● TEXT PROVIDED
-=-=-
At the moment I receive "Global symbol "@reference" requires explicit package name." What is the proper way to define this? I'm not even entirely sure my foreach loop functions as desired even once defining the symbol properly.


Solution

  • Fixed:

    use strict;
    use warnings;
    use feature qw( say );
    
    my $in_qfn          = $ARGV[0];
    my $out_qfn         = $ARGV[1];
    my $transcripts_qfn = "/path/TranscriptInfo";
    
    my @transcripts;
    {
       open(my $transcripts_fh, "<", $transcripts_qfn)
          or die("Can't open \"$transcripts_qfn\": $!\n");
       while (<$transcripts_fh>) {
          chomp;
          push @transcripts, [ split(/\t/, $_, -1) ];
       }    
    }
    
    {
       open(my $in_fh, "<", $in_qfn)
-=-=-
● PROBLEMS TO WORK ON
**1)** Reproduce verbatim the portion of the Perl excerpt between "At the moment" and "the symbol properly.", inclusive.
**2)** Answer these questions using the Perl excerpt:
(a) What error message does the asker currently receive?
(b) What string is assigned to $transcripts_qfn?
(c) What pattern does the split call use to separate each line?
The data comes from a separate, unrelated source.

● SUPPLIED INFORMATION
-=-=-
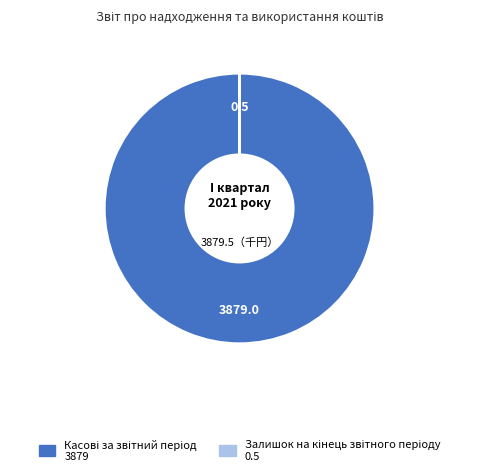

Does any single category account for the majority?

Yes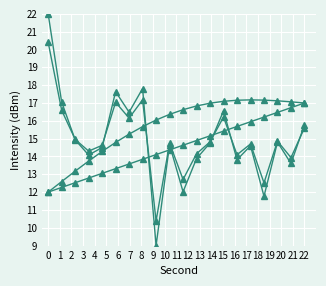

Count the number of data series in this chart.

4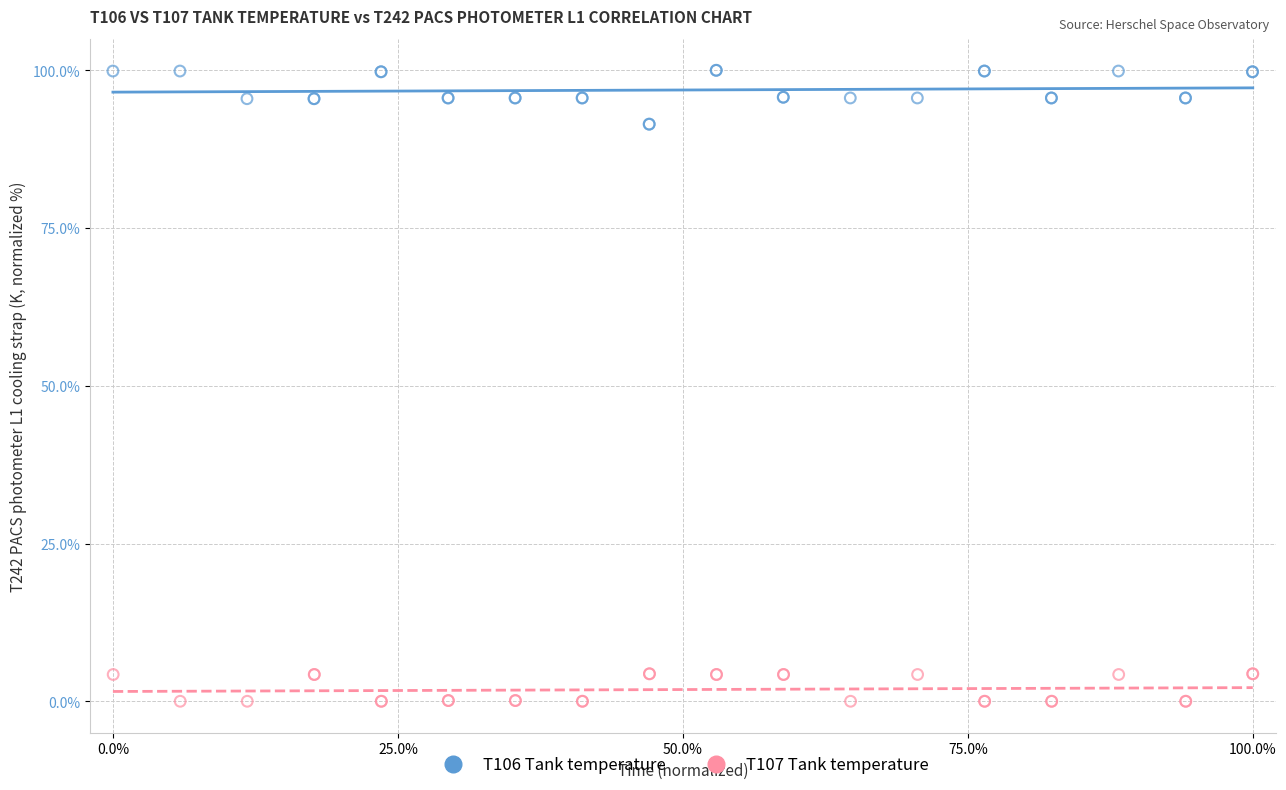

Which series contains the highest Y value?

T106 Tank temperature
-=-=-
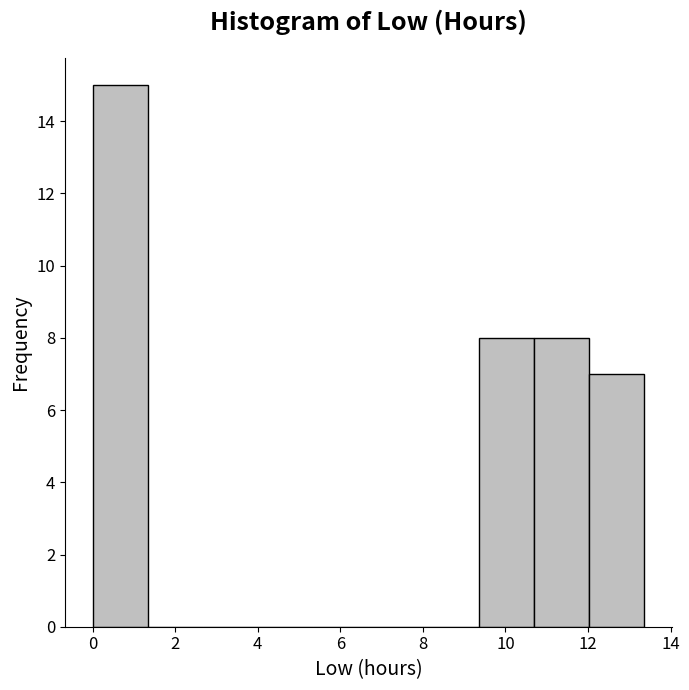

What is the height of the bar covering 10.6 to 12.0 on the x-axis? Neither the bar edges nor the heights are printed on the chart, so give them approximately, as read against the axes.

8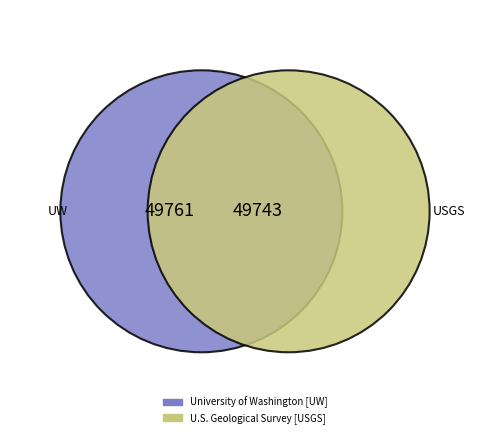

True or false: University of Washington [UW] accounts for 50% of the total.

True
-=-=-
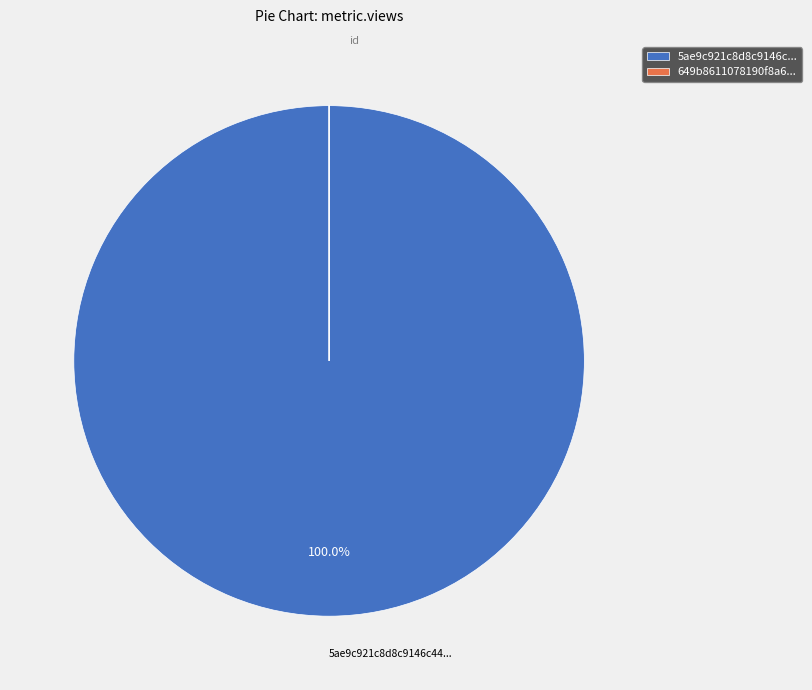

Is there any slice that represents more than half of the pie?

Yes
-=-=-
● PER-TASK ANSWERS
**1)**
At the moment I receive "Global symbol "@reference" requires explicit package name." What is the proper way to define this? I'm not even entirely sure my foreach loop functions as desired even once defining the symbol properly.

**2)**
(a) "Global symbol "@reference" requires explicit package name."
(b) "/path/TranscriptInfo"
(c) /\t/, a tab character